With Christmas fast approaching, the race is on to work out what the kids want.

by Leo Lewis

LIKE IT OR NOT, there are only 183 days until Christmas and the race is on to work out what the kids are going to be screaming for this year.

The biggest clues are provided by the many international trade fairs that take place exactly around this time. The New York toy fair took place recently, and there have been others in Milan, Paris and Nuremburg. Probably the most influential is the one that just took place this summer: the Tokyo International Toy Fair.

The event takes place on home territory for Bandai, Japan's biggest toymaker and now the third largest in the world after the US giants Mattel and Hasbro. The group is no stranger to the frenzy of Christmas toy crazes, and was single-handedly responsible for the Tamagotchi virtual pet mayhem that created half-mile queues outside Japanese, US and British toyshops in 1996. What makes this year different is that Bandai is now making an outright bid for the global No. 1 slot.

"We want to be the world's No. 1 entertainment
provider, and that means more than just toys.
It means everything fun"

That ambition was laid out by the company's president, Takeo Takasu, when he was informing the Tokyo market of another excellent year of results in late March. Newer divisions, such as the ones that produce anime DVDs and video games software, were particularly prosperous, beating forecasts by double-digit percentages. The shares have responded accordingly, coming within striking distance of an all-time high and giving the group a market capitalization of JPY220 billion.

That still only makes it half as valuable as Mattel, the maker of Barbie, and analysts remain puzzled over exactly how Takasu plans to make good on his promises.

In an exclusive interview, the Bandai president agreed that the statement needed more explanation: "When we talk about being No. 1 in the industry, we're not fundamentally talking about the volume of toys shifted any more. Mattel is the world leader in volumes and will probably stay there," he said, "but the industry has changed a lot because children have. We want to be the world's No. 1 entertainment provider, and that means more than just toys. It means clothes, sweets, video games, DVDs, mobile phone products, Internet stuff: everything fun."

Sitting in his Tokyo head office, Takasu surrounds himself with examples of all this. In one corner of the room he has a scale model of a six-piece blues band that springs into action when MP3 Internet music is played to it.

He pats a small cuddly toy on the head, and for the rest of the morning it interrupts the conversation with sudden bursts of Japanese baby-talk. He slides his mobile phone across the table and the background screen shows a picture of Barbie.

_Data extract_
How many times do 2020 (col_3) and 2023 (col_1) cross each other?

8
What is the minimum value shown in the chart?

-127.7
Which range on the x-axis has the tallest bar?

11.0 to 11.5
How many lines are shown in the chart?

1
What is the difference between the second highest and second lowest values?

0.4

==

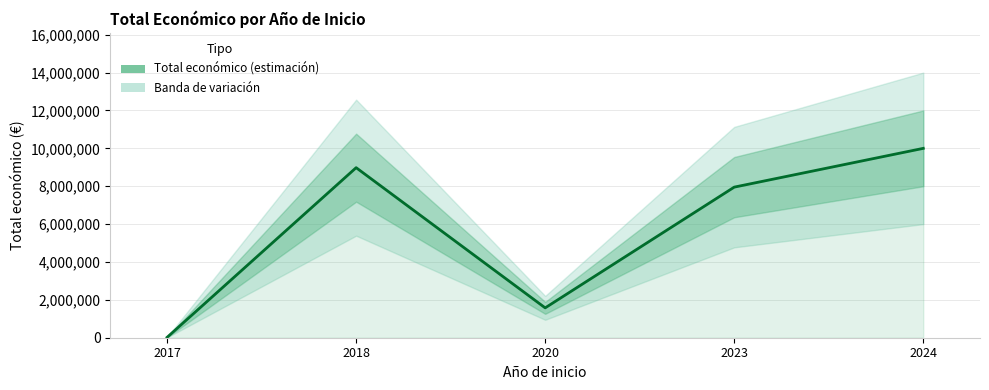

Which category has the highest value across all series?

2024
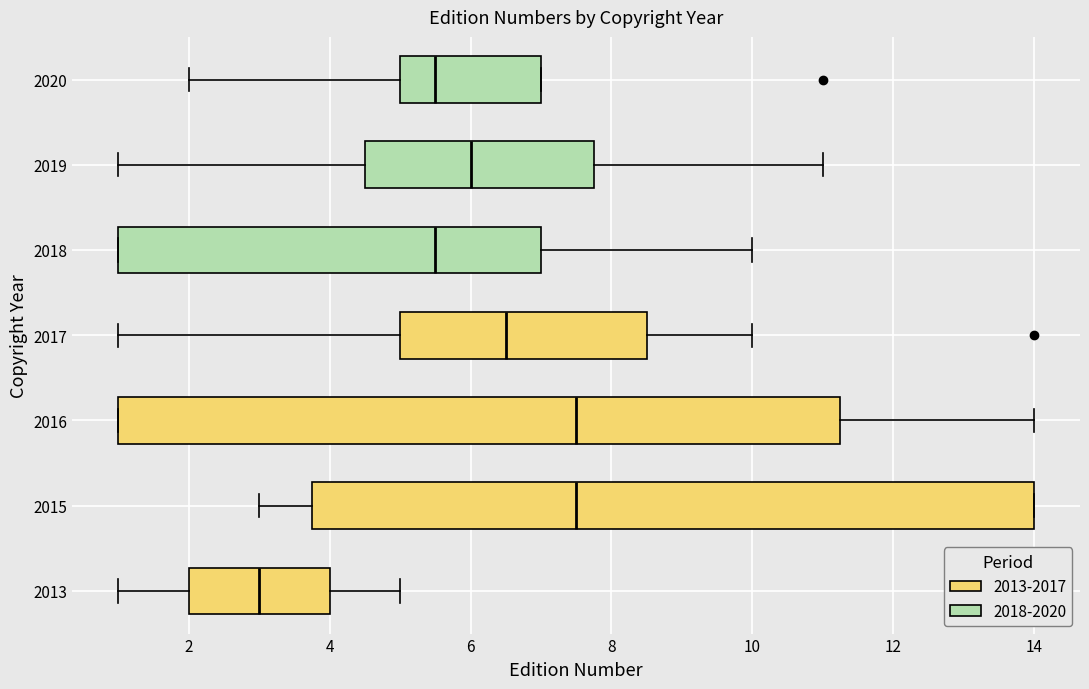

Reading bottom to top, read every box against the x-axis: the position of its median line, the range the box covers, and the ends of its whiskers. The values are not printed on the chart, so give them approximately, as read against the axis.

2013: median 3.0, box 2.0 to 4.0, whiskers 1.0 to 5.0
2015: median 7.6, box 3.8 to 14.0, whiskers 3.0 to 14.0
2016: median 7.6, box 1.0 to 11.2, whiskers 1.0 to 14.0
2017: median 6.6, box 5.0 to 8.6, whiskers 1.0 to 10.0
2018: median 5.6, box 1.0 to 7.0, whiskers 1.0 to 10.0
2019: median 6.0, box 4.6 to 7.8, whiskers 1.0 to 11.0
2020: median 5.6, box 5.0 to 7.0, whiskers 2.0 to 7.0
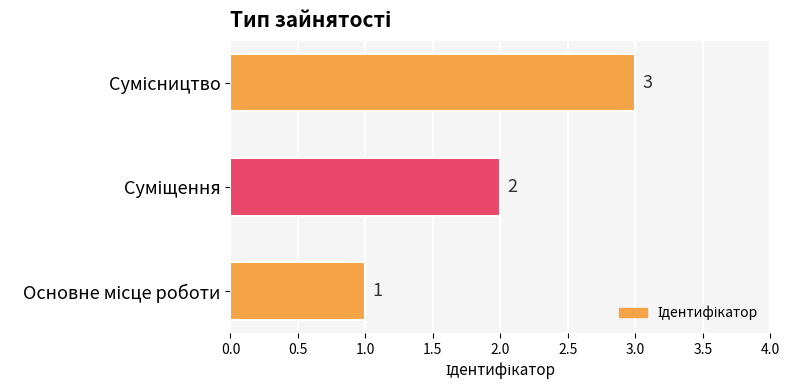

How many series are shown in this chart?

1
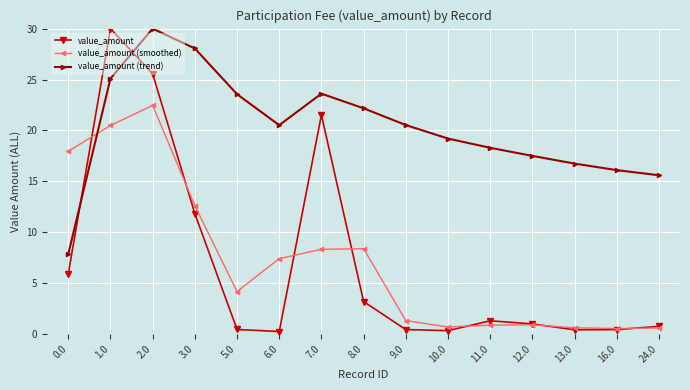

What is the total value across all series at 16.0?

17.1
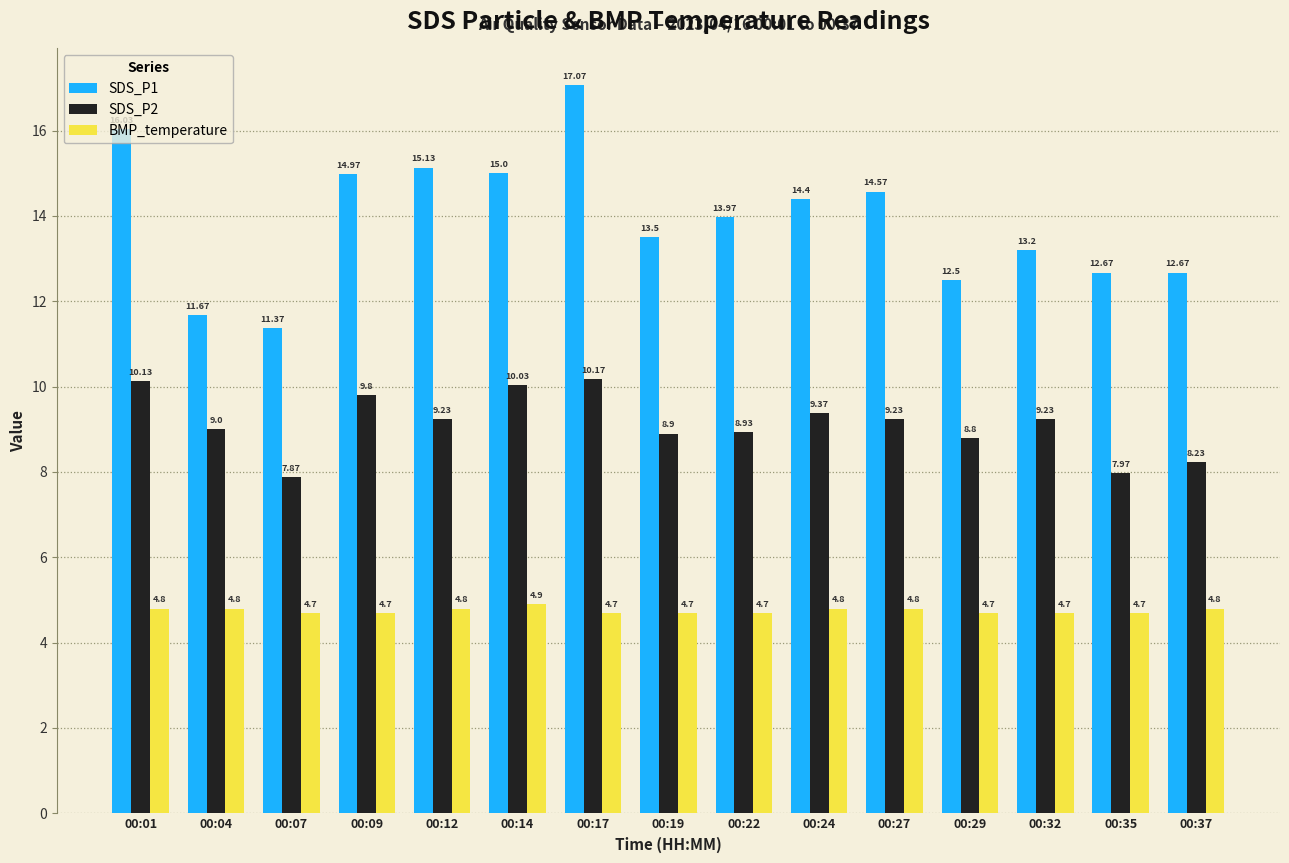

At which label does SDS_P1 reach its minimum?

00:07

_What you need to do_
**a)** Reproduce the Bandai article between "It means everything" and "on his promises.", inclusive, substituting "Japanese market" for "Tokyo market".
**b)** Write the next part of the Bandai article, picking up after its final sentence.

_Results in order_
**a)**
It means everything fun"

That ambition was laid out by the company's president, Takeo Takasu, when he was informing the Japanese market of another excellent year of results in late March. Newer divisions, such as the ones that produce anime DVDs and video games software, were particularly prosperous, beating forecasts by double-digit percentages. The shares have responded accordingly, coming within striking distance of an all-time high and giving the group a market capitalization of JPY220 billion.

That still only makes it half as valuable as Mattel, the maker of Barbie, and analysts remain puzzled over exactly how Takasu plans to make good on his promises.

**b)**
"We have the distribution rights to Barbie in Japan, and this is what we've done with her," he says, "for JPY100 a month, you join the Barbie club and you get a new image sent every day. As of last week we had 4 million subscribers to the service. We do other clubs, and we work between the Internet and the mobile phones. We're doing a lot of research, but the growth potential seems huge."

Movement in these new directions has brought the profit contribution of Bandai's toy division down to just 50 percent. That could fall further if Bandai goes ahead with its rumored deal to provide similar services across Vodafone's entire European network. But Takasu is adamant that its most famous physical products -- Power Rangers, Digimon and Hello Kitty toys still form the basis of the whole plan.

In 1963, Bandai released robot models of Atom Boy -- an iconic Japanese cartoon character which just celebrated its 50th birthday. It was the first time that a toy had been directly based on a television program, and that has been a central pillar of the Bandai strategy ever since. Themed around intricate fighting robots, Gundam, along with other anime cartoons, forms the basis for vast ranges of models and games, and provides, through the shows, a constant flow of new characters.

Bandai has also discovered that its toys are readily exportable. Power Rangers, a massive hit in Japan, was the best-selling toy of the 90s in the US. Historically, the company has made much capital from its ability to strike licensing deals with companies at home and abroad. One of its most effective has been the partnership with Sanrio, the creative brains behind Hello Kitty. Sanrio comes up with the ideas, and Bandai makes all the plastic toys, pajamas and stationery that fly off shelves around the world.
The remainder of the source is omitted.